The scale might be anywhere from close-up macro to aerial landscape (in fact it’s a stretch of magnificently folded rock about 2 feet from top to bottom, as I recall), and the absence of identifiable features nudges this toward ‘abstract’. Trying to parse the patterns for meaning, I see overlapping faces in profile, but know that I’m imagining that.

So I tessellated the photo and flipped it vertically:


god of headaches

…and the resulting coherent image immediately announced itself to me as The God of Headaches. In my reading, this is himself:
the god of headaches cropped

and he perches on the forehead of the sufferer.

This reading is entirely a product of my imagination, and the unpredicted outcome of a simple algorithmic manipulation [copy-mirror-join-rotate] of the seed image: an abstract made concrete, a form found, a Story unleashed, a divinity called into existence by an act of naming. Magic, of a sort, relying on instinctual/hard-wired response to bilateral symmetry, in which the viewer seeks coherent patterns and projects them into conjunctions that appear to be representational: those are ears, those eyes, oh look, there’s a mouth…

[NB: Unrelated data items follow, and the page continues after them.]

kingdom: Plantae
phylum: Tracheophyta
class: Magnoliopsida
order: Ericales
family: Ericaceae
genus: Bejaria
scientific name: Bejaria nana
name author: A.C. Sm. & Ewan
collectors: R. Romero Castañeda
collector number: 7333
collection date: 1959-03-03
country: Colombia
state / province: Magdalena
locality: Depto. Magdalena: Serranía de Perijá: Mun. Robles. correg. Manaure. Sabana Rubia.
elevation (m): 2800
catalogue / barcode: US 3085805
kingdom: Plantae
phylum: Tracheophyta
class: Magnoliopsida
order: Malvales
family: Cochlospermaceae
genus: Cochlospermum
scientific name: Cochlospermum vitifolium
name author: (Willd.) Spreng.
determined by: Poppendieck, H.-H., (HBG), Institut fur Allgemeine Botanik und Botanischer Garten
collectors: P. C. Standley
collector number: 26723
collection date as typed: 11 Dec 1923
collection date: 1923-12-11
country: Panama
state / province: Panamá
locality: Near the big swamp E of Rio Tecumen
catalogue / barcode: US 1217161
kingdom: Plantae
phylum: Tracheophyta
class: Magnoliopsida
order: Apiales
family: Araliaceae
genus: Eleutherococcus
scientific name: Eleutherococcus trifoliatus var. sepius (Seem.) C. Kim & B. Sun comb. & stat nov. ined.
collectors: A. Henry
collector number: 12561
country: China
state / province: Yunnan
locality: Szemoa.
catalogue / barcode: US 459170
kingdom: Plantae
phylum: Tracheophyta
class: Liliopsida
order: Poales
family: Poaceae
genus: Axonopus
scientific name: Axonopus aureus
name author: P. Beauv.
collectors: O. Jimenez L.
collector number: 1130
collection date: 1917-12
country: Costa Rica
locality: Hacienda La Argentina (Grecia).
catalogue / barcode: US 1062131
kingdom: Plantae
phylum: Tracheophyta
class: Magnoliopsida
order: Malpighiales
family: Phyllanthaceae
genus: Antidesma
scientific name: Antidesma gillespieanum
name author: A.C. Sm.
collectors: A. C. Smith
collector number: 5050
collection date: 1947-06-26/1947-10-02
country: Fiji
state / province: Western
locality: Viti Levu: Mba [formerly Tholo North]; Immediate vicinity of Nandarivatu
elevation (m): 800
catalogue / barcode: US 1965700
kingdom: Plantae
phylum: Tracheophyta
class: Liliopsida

The wonder is that different viewers find their own figures within the created images; the glory is that people are easily trapped into the engagement, and clearly love the exercise of hunting for coherence. And, as Yogi Berra said, the more one practices, the more one sees. You can see a lot by looking.

Lighting Out for the Territory

I’m in the early stages of thinking my way into a book project dealing with photographs of rock, provisionally titled Just Rocks: A Lithic Menagerie, including work I’ve done in the last few years and continuing some lines of thought I began in YMMV: Studies in Occultation [right-click to download large pdf].

Just Rocks will include rock portraits and tessellations which disclose creatures and designs hidden in geological formations. Most of the images are exercises in visual imagination, and address the process of developing and augmenting the capability to see forms and patterns that are not objectively there, but are imaginary tracings that abstract lines and shapes from background complexities.

A few examples:

Great Wass rock 25

a sardonic grin


A wave-tumbled rock on a beach at Great Wass Island, less than 4 inches across and weighing perhaps half a pound. Ephemeral in that it was captured in the camera but not brought home, and is now lost forever. An object of contemplation, an exercise in naming (‘sardonic’ is my subjective reading, but you may see something else—and that’s the whole point).

Beaches along the coast of Maine are the locus of many of the rock portraits, and the process of discovery is worth some attention. The scatter of beach rock is a stage in a random process of erosion driven by twice-daily tides, which eventually produce sand and so recycle the minerals locked up in stone. This is a view of a small part of Drift Inn beach, a couple of miles from home:

wide view of Drift Inn

In the last 10 days or so at Drift Inn I’ve done scores of photographs of rocks that seemed to have personalities, to express imaginative creaturehood, to be more than just rocks. Each day I’ve found new examples, though I’ve also returned to several to try to capture them better. Here’s an example of the process:

cubist1

In the midst of the chaos of scatter, we observe a rock that has been broken into five squarish pieces. Bits of pebble and shell have found their way into the interstices

cubist2

and were awaiting my discovery:

Cubist portrait

cubist portrait

Braque or Picasso would have been delighted. A West African mask maker might have imagined such a fetish. But it was simply time and tide that made this conjunction, and that will erase it before long.

Another example, this one a tessellation that unfolds a geological mini-saga of marble inclusion


DI2i1831

to produce this:

female avatar of Poseidon/Neptune bracketed by White Whales

female avatar of Poseidon/Neptune bracketed by White Whales

As I’ve noted elsewhere (see Tessellations [right-click to download large pdf]), one may well ask if the avatar and the whales were there all along, waiting to be liberated, or if I created them by digital legerdemain, and/or called them into existence by an onomastic hey-presto…

So that’s some of the territory I’m lighting out to explore this winter.